---- Raw records

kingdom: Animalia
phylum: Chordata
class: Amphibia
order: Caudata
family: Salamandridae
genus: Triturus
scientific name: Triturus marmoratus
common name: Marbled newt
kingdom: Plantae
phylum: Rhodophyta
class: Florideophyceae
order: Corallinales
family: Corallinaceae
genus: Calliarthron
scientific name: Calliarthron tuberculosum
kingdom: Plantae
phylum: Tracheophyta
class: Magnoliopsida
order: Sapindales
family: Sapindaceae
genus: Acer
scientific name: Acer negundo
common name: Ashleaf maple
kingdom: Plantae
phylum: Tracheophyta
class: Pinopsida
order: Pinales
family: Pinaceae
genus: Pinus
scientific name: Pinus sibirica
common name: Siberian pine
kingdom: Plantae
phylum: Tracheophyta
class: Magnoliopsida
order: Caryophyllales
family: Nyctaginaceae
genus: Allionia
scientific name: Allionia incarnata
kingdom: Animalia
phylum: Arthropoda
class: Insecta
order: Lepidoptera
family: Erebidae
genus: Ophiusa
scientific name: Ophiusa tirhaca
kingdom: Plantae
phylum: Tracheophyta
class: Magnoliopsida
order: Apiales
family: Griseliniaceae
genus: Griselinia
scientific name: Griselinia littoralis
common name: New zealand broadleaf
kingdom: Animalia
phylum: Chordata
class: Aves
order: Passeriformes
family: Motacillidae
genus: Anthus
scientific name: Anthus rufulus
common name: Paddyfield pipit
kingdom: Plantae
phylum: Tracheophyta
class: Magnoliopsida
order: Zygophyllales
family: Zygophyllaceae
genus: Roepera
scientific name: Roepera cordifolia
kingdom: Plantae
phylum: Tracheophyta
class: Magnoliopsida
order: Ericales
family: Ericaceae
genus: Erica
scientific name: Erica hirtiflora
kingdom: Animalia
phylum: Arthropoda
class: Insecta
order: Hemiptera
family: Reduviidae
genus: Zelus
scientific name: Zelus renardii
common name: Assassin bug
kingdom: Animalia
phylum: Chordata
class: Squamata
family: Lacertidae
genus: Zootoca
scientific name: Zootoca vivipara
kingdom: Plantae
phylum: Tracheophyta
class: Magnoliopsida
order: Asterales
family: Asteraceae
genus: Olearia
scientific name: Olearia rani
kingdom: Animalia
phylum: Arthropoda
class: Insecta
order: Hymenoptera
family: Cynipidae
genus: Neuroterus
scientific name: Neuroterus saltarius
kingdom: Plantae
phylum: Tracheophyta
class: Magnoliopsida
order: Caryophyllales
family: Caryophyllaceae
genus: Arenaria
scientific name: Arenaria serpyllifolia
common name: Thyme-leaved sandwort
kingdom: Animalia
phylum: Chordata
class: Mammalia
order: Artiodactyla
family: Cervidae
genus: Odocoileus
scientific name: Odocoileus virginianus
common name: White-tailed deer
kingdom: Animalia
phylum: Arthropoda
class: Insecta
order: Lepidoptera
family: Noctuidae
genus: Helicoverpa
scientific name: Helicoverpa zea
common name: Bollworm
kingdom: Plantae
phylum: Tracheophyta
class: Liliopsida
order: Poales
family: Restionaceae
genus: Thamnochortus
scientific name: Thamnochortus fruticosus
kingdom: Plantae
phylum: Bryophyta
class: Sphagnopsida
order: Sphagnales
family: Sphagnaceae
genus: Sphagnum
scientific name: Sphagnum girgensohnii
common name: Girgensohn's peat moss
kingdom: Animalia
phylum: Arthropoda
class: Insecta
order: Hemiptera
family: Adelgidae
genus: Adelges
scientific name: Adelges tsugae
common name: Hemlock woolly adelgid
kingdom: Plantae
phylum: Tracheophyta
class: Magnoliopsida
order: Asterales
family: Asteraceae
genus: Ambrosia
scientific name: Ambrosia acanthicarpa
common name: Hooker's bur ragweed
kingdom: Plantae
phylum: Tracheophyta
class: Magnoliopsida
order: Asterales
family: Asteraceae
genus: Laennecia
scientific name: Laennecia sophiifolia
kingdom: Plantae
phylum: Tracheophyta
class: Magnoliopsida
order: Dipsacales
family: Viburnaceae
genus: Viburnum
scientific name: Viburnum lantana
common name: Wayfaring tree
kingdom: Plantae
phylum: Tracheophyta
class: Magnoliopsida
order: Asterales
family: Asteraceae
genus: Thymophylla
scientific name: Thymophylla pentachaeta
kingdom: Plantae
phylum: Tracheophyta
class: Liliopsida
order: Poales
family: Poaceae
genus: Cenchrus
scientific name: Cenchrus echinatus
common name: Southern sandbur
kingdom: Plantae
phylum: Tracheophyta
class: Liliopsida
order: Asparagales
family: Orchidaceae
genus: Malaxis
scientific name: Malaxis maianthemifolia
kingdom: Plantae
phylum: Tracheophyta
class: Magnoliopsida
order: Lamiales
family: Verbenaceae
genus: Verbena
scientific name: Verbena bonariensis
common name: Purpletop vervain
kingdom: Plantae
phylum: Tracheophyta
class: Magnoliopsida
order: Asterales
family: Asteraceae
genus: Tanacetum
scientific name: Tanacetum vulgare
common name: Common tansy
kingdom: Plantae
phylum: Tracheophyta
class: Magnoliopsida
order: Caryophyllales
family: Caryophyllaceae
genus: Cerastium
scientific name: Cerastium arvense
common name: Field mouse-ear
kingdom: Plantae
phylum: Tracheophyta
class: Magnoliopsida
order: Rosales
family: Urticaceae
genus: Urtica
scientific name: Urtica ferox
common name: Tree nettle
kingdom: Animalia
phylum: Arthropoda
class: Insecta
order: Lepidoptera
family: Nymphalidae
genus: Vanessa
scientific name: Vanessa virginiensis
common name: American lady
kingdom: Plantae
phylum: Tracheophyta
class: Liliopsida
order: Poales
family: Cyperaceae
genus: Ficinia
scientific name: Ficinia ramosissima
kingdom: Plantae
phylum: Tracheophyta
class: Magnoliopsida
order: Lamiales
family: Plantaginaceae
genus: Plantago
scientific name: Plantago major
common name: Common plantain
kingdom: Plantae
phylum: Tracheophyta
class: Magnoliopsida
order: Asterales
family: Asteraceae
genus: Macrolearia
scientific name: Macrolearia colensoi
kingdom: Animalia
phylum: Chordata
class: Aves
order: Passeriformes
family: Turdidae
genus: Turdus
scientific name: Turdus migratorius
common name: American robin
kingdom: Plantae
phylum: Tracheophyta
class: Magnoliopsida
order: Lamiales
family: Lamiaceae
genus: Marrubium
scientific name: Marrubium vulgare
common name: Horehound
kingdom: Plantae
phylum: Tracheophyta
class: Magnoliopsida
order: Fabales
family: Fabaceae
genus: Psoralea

--------

(The task)
Reproduce every line of the data above word for word, keeping the original order.

(Result of this task)
kingdom: Animalia
phylum: Chordata
class: Amphibia
order: Caudata
family: Salamandridae
genus: Triturus
scientific name: Triturus marmoratus
common name: Marbled newt
kingdom: Plantae
phylum: Rhodophyta
class: Florideophyceae
order: Corallinales
family: Corallinaceae
genus: Calliarthron
scientific name: Calliarthron tuberculosum
kingdom: Plantae
phylum: Tracheophyta
class: Magnoliopsida
order: Sapindales
family: Sapindaceae
genus: Acer
scientific name: Acer negundo
common name: Ashleaf maple
kingdom: Plantae
phylum: Tracheophyta
class: Pinopsida
order: Pinales
family: Pinaceae
genus: Pinus
scientific name: Pinus sibirica
common name: Siberian pine
kingdom: Plantae
phylum: Tracheophyta
class: Magnoliopsida
order: Caryophyllales
family: Nyctaginaceae
genus: Allionia
scientific name: Allionia incarnata
kingdom: Animalia
phylum: Arthropoda
class: Insecta
order: Lepidoptera
family: Erebidae
genus: Ophiusa
scientific name: Ophiusa tirhaca
kingdom: Plantae
phylum: Tracheophyta
class: Magnoliopsida
order: Apiales
family: Griseliniaceae
genus: Griselinia
scientific name: Griselinia littoralis
common name: New zealand broadleaf
kingdom: Animalia
phylum: Chordata
class: Aves
order: Passeriformes
family: Motacillidae
genus: Anthus
scientific name: Anthus rufulus
common name: Paddyfield pipit
kingdom: Plantae
phylum: Tracheophyta
class: Magnoliopsida
order: Zygophyllales
family: Zygophyllaceae
genus: Roepera
scientific name: Roepera cordifolia
kingdom: Plantae
phylum: Tracheophyta
class: Magnoliopsida
order: Ericales
family: Ericaceae
genus: Erica
scientific name: Erica hirtiflora
kingdom: Animalia
phylum: Arthropoda
class: Insecta
order: Hemiptera
family: Reduviidae
genus: Zelus
scientific name: Zelus renardii
common name: Assassin bug
kingdom: Animalia
phylum: Chordata
class: Squamata
family: Lacertidae
genus: Zootoca
scientific name: Zootoca vivipara
kingdom: Plantae
phylum: Tracheophyta
class: Magnoliopsida
order: Asterales
family: Asteraceae
genus: Olearia
scientific name: Olearia rani
kingdom: Animalia
phylum: Arthropoda
class: Insecta
order: Hymenoptera
family: Cynipidae
genus: Neuroterus
scientific name: Neuroterus saltarius
kingdom: Plantae
phylum: Tracheophyta
class: Magnoliopsida
order: Caryophyllales
family: Caryophyllaceae
genus: Arenaria
scientific name: Arenaria serpyllifolia
common name: Thyme-leaved sandwort
kingdom: Animalia
phylum: Chordata
class: Mammalia
order: Artiodactyla
family: Cervidae
genus: Odocoileus
scientific name: Odocoileus virginianus
common name: White-tailed deer
kingdom: Animalia
phylum: Arthropoda
class: Insecta
order: Lepidoptera
family: Noctuidae
genus: Helicoverpa
scientific name: Helicoverpa zea
common name: Bollworm
kingdom: Plantae
phylum: Tracheophyta
class: Liliopsida
order: Poales
family: Restionaceae
genus: Thamnochortus
scientific name: Thamnochortus fruticosus
kingdom: Plantae
phylum: Bryophyta
class: Sphagnopsida
order: Sphagnales
family: Sphagnaceae
genus: Sphagnum
scientific name: Sphagnum girgensohnii
common name: Girgensohn's peat moss
kingdom: Animalia
phylum: Arthropoda
class: Insecta
order: Hemiptera
family: Adelgidae
genus: Adelges
scientific name: Adelges tsugae
common name: Hemlock woolly adelgid
kingdom: Plantae
phylum: Tracheophyta
class: Magnoliopsida
order: Asterales
family: Asteraceae
genus: Ambrosia
scientific name: Ambrosia acanthicarpa
common name: Hooker's bur ragweed
kingdom: Plantae
phylum: Tracheophyta
class: Magnoliopsida
order: Asterales
family: Asteraceae
genus: Laennecia
scientific name: Laennecia sophiifolia
kingdom: Plantae
phylum: Tracheophyta
class: Magnoliopsida
order: Dipsacales
family: Viburnaceae
genus: Viburnum
scientific name: Viburnum lantana
common name: Wayfaring tree
kingdom: Plantae
phylum: Tracheophyta
class: Magnoliopsida
order: Asterales
family: Asteraceae
genus: Thymophylla
scientific name: Thymophylla pentachaeta
kingdom: Plantae
phylum: Tracheophyta
class: Liliopsida
order: Poales
family: Poaceae
genus: Cenchrus
scientific name: Cenchrus echinatus
common name: Southern sandbur
kingdom: Plantae
phylum: Tracheophyta
class: Liliopsida
order: Asparagales
family: Orchidaceae
genus: Malaxis
scientific name: Malaxis maianthemifolia
kingdom: Plantae
phylum: Tracheophyta
class: Magnoliopsida
order: Lamiales
family: Verbenaceae
genus: Verbena
scientific name: Verbena bonariensis
common name: Purpletop vervain
kingdom: Plantae
phylum: Tracheophyta
class: Magnoliopsida
order: Asterales
family: Asteraceae
genus: Tanacetum
scientific name: Tanacetum vulgare
common name: Common tansy
kingdom: Plantae
phylum: Tracheophyta
class: Magnoliopsida
order: Caryophyllales
family: Caryophyllaceae
genus: Cerastium
scientific name: Cerastium arvense
common name: Field mouse-ear
kingdom: Plantae
phylum: Tracheophyta
class: Magnoliopsida
order: Rosales
family: Urticaceae
genus: Urtica
scientific name: Urtica ferox
common name: Tree nettle
kingdom: Animalia
phylum: Arthropoda
class: Insecta
order: Lepidoptera
family: Nymphalidae
genus: Vanessa
scientific name: Vanessa virginiensis
common name: American lady
kingdom: Plantae
phylum: Tracheophyta
class: Liliopsida
order: Poales
family: Cyperaceae
genus: Ficinia
scientific name: Ficinia ramosissima
kingdom: Plantae
phylum: Tracheophyta
class: Magnoliopsida
order: Lamiales
family: Plantaginaceae
genus: Plantago
scientific name: Plantago major
common name: Common plantain
kingdom: Plantae
phylum: Tracheophyta
class: Magnoliopsida
order: Asterales
family: Asteraceae
genus: Macrolearia
scientific name: Macrolearia colensoi
kingdom: Animalia
phylum: Chordata
class: Aves
order: Passeriformes
family: Turdidae
genus: Turdus
scientific name: Turdus migratorius
common name: American robin
kingdom: Plantae
phylum: Tracheophyta
class: Magnoliopsida
order: Lamiales
family: Lamiaceae
genus: Marrubium
scientific name: Marrubium vulgare
common name: Horehound
kingdom: Plantae
phylum: Tracheophyta
class: Magnoliopsida
order: Fabales
family: Fabaceae
genus: Psoralea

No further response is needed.